§ **Problem details**
For each line of the data that includes the word "தகவல", copy the line.
Available records Start Marker
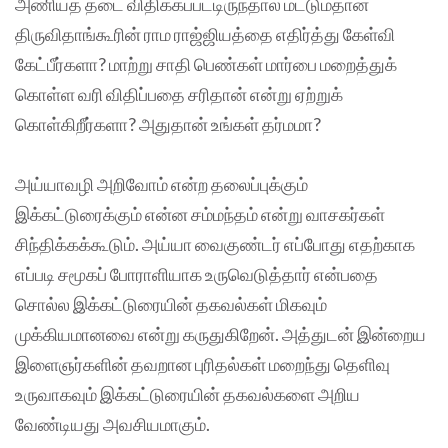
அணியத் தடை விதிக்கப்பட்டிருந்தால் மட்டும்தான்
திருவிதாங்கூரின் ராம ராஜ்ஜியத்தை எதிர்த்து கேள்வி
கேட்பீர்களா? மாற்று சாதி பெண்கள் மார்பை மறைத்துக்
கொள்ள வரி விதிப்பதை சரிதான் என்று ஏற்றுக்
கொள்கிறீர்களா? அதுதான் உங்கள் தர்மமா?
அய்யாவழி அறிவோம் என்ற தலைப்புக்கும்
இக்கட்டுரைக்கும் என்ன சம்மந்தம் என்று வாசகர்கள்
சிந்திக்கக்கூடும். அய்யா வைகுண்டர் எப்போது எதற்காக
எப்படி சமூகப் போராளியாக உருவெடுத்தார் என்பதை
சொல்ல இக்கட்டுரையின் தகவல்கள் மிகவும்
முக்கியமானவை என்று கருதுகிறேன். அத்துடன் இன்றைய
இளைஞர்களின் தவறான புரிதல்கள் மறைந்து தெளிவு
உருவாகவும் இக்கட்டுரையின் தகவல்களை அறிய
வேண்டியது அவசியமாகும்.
Available records End Marker
Available records Start Marker
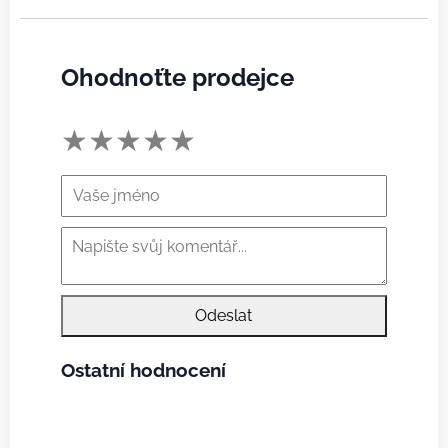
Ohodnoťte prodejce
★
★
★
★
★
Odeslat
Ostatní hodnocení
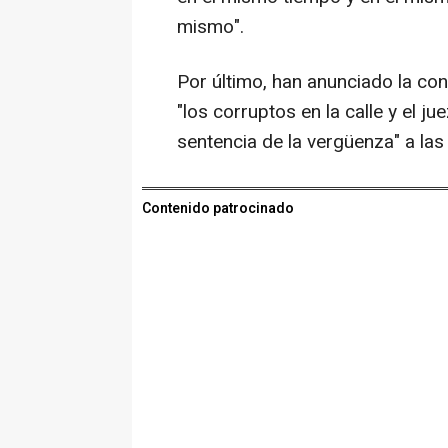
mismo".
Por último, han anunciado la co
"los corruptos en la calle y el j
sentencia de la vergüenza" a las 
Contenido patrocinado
Available records End Marker
Available records Start Marker
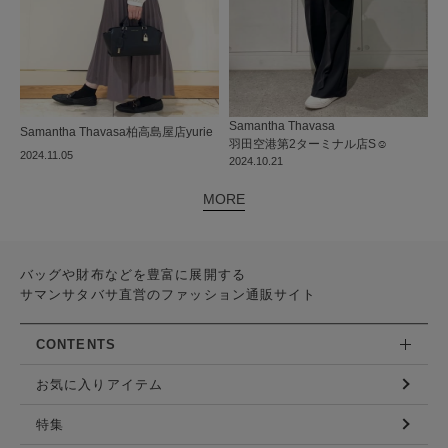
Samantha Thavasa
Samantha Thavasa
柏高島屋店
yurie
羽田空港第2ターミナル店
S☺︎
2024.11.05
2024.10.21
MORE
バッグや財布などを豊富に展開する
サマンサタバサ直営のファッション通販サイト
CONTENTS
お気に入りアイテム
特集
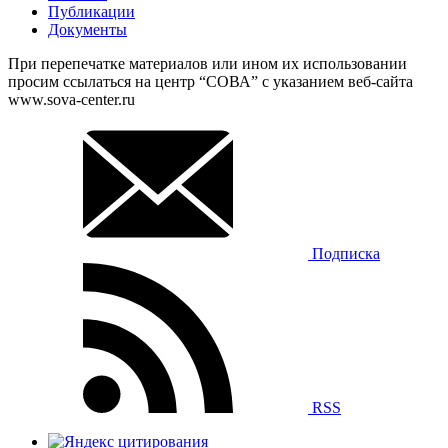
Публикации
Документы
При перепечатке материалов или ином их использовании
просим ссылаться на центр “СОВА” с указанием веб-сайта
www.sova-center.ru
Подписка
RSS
Available records End Marker
§ **Response to the exercise**
சொல்ல இக்கட்டுரையின் தகவல்கள் மிகவும்
உருவாகவும் இக்கட்டுரையின் தகவல்களை அறிய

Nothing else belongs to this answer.